If casualties and deterrence don’t matter, army size doesn’t matter either

If casualties and deterrence don’t matter, army size doesn’t matter either

[Ed. – That’s what your argument boils down to, if you insist, as Conor Friedersdorf does here, that critics are being misleading about the meaning of the new defense cuts.]

Let’s take a trip back to 1940 to see just how absurd it is to use it as a point of comparison (emphasis added):

The U.S. Army in 1939 ranked 17th in the world in size, consisting of slightly more than 200,000 Regular Army soldiers and slightly less than 200,000 National Guardsmen—all organized in woefully understrength and undertrained formations. The Army possessed only 329 crude light tanks and only a handful of truly modern combat aircraft within a total inventory of just over 1800 planes. It was a force equipped with the leftover weapons, materiel, and doctrine of the last war. It had a grossly overage officer corps, in which advancement was largely a function of seniority. Captains, for example, were usually in their late thirties or early forties. War-related industries were infinitesimal. Congress and the public were united in their staunch opposition to any increased military expenditures or involvements abroad. The mood of the country was distinctly isolationist.

The dramatic changes in the Army’s experience, professionalism, hardware, and strength relative to other countries isn’t the only reason the comparison is misleading.

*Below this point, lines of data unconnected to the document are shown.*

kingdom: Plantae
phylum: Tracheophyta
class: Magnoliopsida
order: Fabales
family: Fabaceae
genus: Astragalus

In 1940, the military broke down as follows:

Army: 269,023

Navy: 160,997

Marine Corps: 28,335

Air Force: 0 (it hadn’t been created yet—that is to say, the army figure includes that era’s pilots and air crews)

TOTAL: 458,355

Now, as history shows, those 458,355 members of the military circa 1940 were sufficient as a base from which to declare war on Japan and Germany in 1941, ramp up personnel, and win that war (alongside allies in Europe, the Soviet Union, and elsewhere). Not that we would’ve chosen that level had we known the future. Still, if it were the case that U.S. military strength was the same as it was then, it isn’t at all clear that we’d have to worry about our national security, especially given the radically superior military hardware available to us today and the dearth of any opponents as formidable as Nazi Germany and Imperial Japan.

Reporting on the Pentagon-budget proposal by comparing the size of the Army to its 1940 levels is misleading in several ways. It elides the relative strength of the Army in different eras; personnel from other branches of the armed forces; the fact that Air Force personnel in particular are now counted separate from the Army; and military hardware that acts as a significant force multiplier.